Tissue engineering and stem cell research has already allowed us to grow and replace simple organ parts and tissue such as found in joints. Regeneration of body parts is happening in the lab and moving into medical facilities; 3D printing of biological tissue is allowing us to redesign nature. The ability to grow a whole organ means that we can start to design in the functionality we want rather than that others are born with. While the growth of cosmetic surgery and laser eye surgery has changed social perceptions about external physical enhancement, how the options for internal enhancement plays out will be more down to regulation and medical ethics.

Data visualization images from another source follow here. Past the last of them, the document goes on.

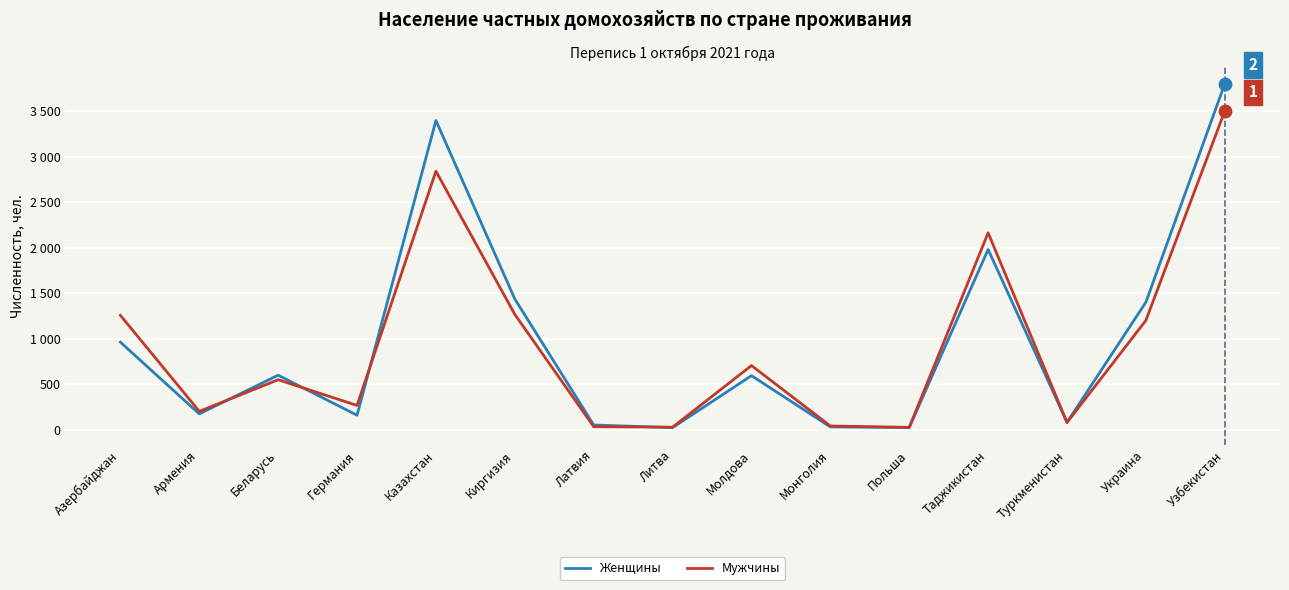

Is the value of Женщины at Молдова greater than the value of Мужчины at Узбекистан?

No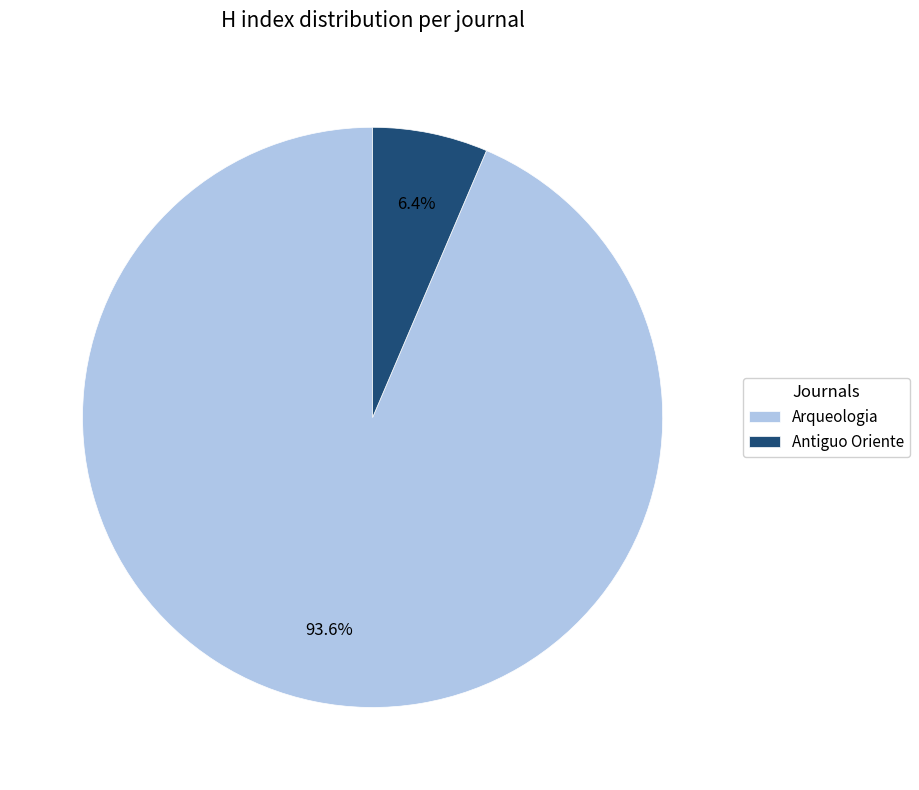

How many slices are in this pie chart?

2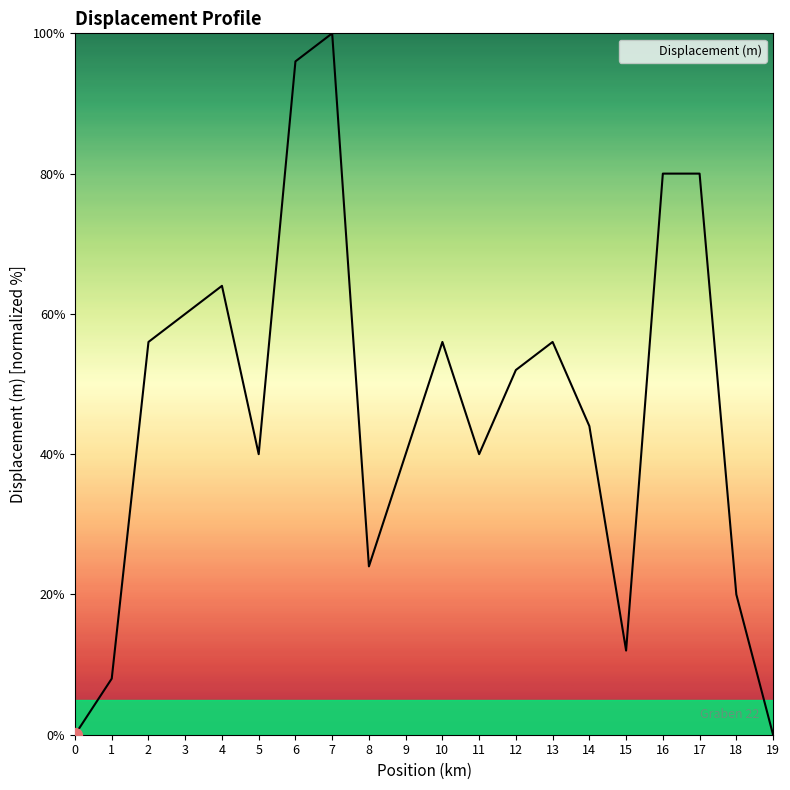

At which label does the data first exceed 52?

2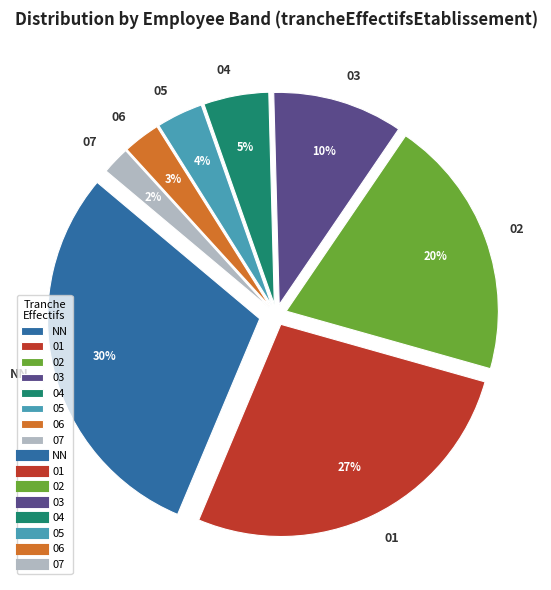

Which has a higher value, 04 or 06?

04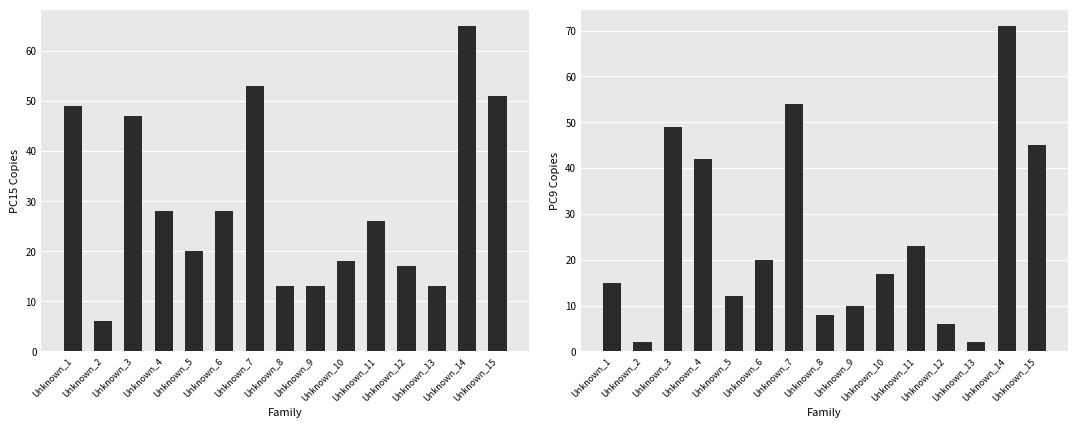

How many groups of bars are there?

15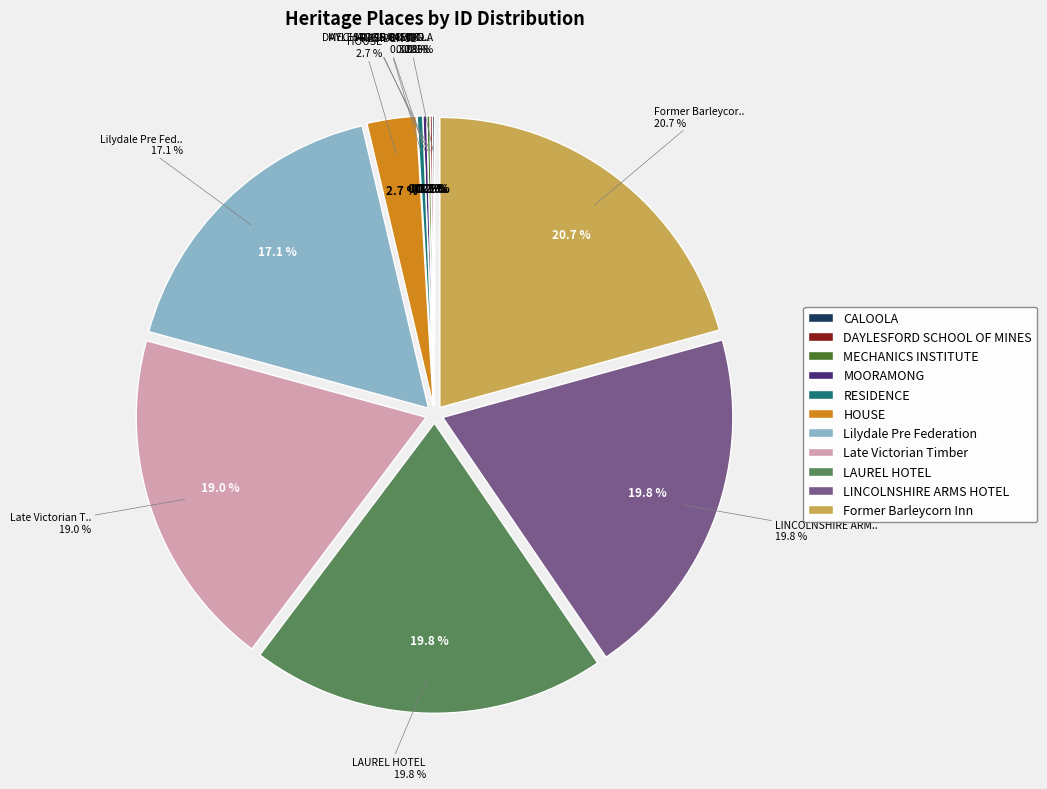

What percentage do HOUSE and LAUREL HOTEL together represent?

22.5%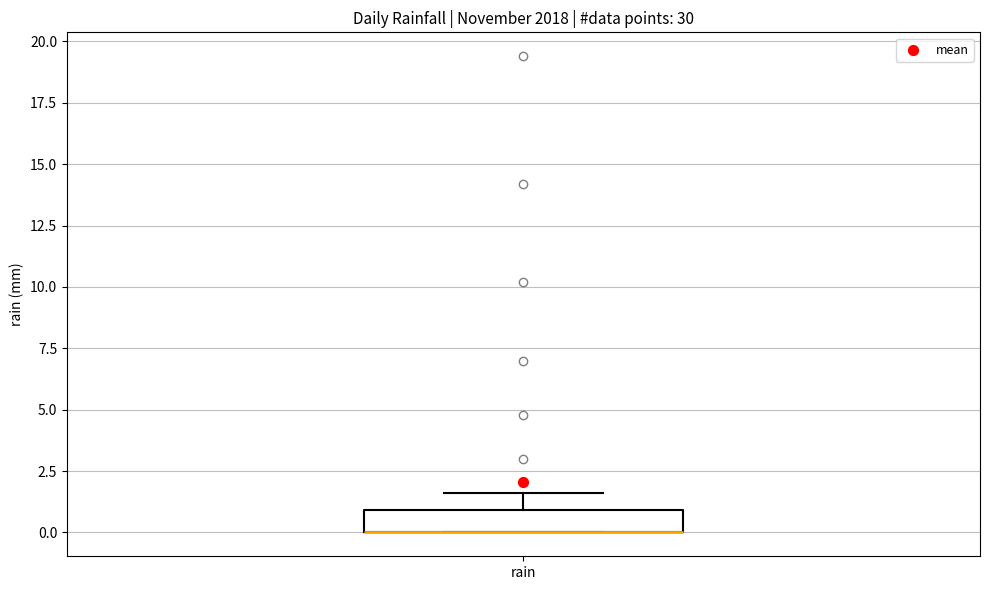

Read this box plot against the y-axis: the position of the median line, the range covered by the box, and the ends of both whiskers. The values are not printed on the chart, so give them approximately, as read against the axis.

median 0.0 (drawn on the box's lower edge), box 0.0 to 1.0, whiskers 0.0 to 1.5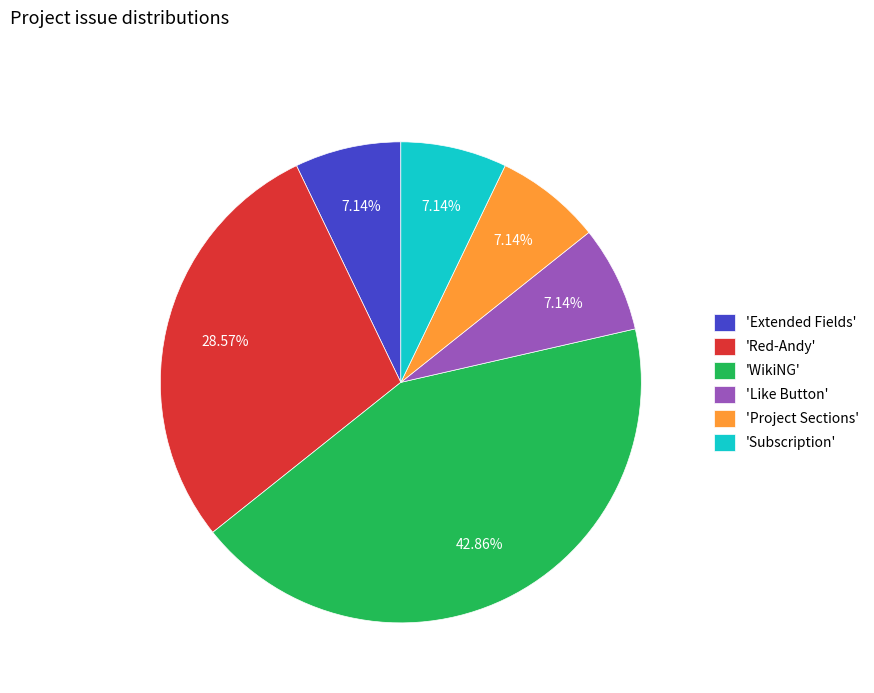

Count the number of slices in the pie.

6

It used to be that enhanced performance was down to education and fitness – to add nurture to what nature had provided. With the advances that have been made to restore natural capabilities to those born with, developed or acquired disability, it is clear that we are able to give many more a longer and more productive life. However, as we push the boundaries of what is natural and deploy the same technologies on the able-bodied to enter the world of cyborgs and super-humans, it is clear that science fiction is fast becoming fact. How far we go in the next decade will inevitably depend a lot on the development of technology and clinical practice; however it may just as much be moderated by ethics, regulation and a view of what society will accept.